Early freezing phase of the shoulder is consistent with acute inflammatory phase of connective tissue repair. In this period, edema and hyperemia of the shoulder joint capsule appears with occurrence of shoulder pain (0 to 1 month from the onset). Late freezing phase of the shoulder is consistent with fibroplasias of connective tissue repair. In this period, infiltration of fibroblasts and new vessels in the capsule appears with progressive pain and reduction of range of motion (1 to 2 months from the onset). Freezing phase of the shoulder is consistent with consolidation stage of remodeling of connective tissue repair. In this period, fibrosis and thickening of the joint capsule appears with progressive contracture (2 to 6 months from the onset). Thawing phase of the shoulder is consistent with maturation stage of remodeling of connective tissue repair. In this period, remodeling of joint capsule appears with gradual relief from joint contracture (6 month to 1 year from the onset).

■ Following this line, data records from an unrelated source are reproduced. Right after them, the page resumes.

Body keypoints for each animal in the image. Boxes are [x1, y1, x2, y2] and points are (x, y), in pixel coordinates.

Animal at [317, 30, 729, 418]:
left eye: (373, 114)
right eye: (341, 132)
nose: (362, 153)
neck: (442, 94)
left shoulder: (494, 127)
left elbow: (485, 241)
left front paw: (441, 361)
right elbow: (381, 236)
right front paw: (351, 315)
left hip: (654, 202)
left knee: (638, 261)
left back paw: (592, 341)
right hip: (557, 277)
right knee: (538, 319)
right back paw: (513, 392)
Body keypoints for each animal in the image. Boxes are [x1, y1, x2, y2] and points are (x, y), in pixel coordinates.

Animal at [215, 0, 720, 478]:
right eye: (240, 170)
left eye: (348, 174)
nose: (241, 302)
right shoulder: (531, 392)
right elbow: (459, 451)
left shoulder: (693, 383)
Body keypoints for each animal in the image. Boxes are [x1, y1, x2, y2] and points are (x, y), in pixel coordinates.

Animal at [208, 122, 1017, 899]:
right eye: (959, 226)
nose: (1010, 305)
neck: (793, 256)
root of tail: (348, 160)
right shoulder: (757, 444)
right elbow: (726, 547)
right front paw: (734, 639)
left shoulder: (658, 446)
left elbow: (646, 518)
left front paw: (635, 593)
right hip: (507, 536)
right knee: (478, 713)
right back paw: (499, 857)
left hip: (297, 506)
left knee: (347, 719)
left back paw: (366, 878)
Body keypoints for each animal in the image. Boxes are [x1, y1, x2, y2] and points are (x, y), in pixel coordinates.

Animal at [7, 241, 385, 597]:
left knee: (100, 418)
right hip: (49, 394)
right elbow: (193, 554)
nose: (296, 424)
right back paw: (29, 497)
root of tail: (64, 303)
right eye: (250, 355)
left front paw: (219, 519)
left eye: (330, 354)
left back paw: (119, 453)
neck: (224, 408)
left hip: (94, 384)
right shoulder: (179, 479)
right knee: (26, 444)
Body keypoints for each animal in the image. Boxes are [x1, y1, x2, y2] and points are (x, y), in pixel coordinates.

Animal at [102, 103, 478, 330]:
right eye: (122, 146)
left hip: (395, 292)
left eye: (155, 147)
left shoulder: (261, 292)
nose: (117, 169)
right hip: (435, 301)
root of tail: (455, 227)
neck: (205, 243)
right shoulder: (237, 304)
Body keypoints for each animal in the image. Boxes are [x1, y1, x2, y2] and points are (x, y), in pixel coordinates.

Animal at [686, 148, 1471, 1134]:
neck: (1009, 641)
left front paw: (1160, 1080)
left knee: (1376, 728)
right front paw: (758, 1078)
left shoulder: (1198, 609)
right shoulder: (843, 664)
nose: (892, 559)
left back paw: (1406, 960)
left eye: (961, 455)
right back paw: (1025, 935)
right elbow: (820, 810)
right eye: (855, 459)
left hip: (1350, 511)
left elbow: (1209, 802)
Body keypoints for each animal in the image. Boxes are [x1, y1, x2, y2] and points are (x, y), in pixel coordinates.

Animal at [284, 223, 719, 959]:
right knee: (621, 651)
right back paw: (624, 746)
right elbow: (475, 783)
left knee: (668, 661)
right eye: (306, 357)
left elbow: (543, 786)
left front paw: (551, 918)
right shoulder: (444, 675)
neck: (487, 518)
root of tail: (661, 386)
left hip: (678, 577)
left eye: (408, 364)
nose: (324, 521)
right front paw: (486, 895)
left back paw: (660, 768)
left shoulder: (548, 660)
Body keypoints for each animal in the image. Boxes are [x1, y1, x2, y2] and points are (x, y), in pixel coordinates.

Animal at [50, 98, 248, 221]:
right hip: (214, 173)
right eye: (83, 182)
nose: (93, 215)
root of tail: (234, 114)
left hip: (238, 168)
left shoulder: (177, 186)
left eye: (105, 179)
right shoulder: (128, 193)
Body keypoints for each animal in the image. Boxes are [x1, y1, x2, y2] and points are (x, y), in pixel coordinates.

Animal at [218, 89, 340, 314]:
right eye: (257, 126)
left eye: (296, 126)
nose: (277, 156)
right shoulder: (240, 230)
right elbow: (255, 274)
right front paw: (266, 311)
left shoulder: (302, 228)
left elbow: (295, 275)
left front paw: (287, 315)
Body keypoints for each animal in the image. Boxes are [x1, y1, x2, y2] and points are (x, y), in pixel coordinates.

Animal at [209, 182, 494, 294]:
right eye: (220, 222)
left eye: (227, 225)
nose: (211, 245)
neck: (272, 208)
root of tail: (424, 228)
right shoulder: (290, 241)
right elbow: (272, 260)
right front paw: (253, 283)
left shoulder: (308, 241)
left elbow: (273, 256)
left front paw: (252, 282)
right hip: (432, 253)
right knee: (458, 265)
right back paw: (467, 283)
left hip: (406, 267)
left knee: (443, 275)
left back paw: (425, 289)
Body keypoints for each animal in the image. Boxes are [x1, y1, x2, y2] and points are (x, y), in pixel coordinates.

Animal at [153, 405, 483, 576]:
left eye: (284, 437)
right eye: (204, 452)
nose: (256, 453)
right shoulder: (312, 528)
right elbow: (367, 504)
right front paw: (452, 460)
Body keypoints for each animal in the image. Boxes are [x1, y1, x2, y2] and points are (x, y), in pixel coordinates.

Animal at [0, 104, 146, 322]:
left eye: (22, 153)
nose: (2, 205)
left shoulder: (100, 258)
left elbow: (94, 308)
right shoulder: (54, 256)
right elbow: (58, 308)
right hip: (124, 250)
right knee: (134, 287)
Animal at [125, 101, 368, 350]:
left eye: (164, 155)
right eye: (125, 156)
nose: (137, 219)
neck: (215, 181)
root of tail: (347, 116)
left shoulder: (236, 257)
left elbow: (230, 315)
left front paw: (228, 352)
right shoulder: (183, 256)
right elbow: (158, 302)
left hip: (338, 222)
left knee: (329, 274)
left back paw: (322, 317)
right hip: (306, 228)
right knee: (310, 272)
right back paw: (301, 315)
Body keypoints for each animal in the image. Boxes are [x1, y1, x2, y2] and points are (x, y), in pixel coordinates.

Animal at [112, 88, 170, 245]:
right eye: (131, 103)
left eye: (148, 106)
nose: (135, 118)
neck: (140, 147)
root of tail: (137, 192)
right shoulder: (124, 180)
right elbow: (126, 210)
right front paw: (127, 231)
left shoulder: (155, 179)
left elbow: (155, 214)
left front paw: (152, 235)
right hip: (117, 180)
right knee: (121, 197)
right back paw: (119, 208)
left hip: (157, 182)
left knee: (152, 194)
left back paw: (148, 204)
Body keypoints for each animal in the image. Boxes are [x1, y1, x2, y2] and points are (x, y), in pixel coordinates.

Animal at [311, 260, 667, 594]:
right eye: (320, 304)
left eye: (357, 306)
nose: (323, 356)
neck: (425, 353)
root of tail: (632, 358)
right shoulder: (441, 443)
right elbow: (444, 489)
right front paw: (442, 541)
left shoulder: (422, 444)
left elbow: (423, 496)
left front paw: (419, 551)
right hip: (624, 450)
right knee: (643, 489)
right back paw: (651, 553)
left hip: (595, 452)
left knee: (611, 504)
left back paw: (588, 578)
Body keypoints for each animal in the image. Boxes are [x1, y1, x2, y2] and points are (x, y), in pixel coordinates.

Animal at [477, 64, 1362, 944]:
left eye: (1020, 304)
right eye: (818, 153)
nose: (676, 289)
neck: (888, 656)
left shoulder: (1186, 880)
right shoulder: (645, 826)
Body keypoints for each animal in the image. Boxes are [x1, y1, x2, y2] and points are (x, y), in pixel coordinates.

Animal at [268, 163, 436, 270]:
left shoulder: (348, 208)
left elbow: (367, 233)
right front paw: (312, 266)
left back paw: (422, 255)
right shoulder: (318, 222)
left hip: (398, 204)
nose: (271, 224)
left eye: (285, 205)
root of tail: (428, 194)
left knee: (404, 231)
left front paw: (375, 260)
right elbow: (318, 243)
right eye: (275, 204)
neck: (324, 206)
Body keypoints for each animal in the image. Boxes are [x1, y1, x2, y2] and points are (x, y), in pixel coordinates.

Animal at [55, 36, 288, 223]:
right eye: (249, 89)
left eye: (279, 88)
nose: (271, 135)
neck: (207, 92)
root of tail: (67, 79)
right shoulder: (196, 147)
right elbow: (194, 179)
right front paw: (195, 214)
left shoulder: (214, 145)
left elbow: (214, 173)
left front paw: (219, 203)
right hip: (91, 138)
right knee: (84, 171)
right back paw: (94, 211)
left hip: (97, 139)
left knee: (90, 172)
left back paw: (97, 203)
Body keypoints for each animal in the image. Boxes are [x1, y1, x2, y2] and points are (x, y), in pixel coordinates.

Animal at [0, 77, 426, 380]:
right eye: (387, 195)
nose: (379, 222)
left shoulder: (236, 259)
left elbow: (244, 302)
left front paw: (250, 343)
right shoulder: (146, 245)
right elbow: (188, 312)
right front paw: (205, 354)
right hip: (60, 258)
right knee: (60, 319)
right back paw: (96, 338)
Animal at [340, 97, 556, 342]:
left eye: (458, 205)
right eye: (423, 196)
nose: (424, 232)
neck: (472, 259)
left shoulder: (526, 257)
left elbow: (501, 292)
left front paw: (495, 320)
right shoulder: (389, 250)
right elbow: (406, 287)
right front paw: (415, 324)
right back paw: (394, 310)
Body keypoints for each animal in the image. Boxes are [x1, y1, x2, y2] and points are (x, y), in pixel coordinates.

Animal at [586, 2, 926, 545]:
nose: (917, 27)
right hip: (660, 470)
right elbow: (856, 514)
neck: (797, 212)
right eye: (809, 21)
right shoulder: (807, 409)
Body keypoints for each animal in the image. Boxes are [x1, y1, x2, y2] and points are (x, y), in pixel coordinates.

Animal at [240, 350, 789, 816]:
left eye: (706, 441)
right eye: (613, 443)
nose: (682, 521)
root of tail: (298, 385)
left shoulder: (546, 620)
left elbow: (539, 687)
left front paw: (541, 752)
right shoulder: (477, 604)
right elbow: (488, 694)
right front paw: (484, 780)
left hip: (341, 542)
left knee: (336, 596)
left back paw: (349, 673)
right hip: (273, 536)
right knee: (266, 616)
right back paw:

Joint capsule of the shoulder is known to have enough redundancy. However, if the inflammation of the capsule spreads all over the shoulder joint, fibrosis and production of collagen fibers in the capsule develops. Subsequent relief form joint contracture with remodeling of the capsule explains characteristic features of clinical staging of periarthritis of the shoulder. Comparing clinical stage and extent of connective tissue repair, theoretical back ground of physical therapy and surgical treatment is evident.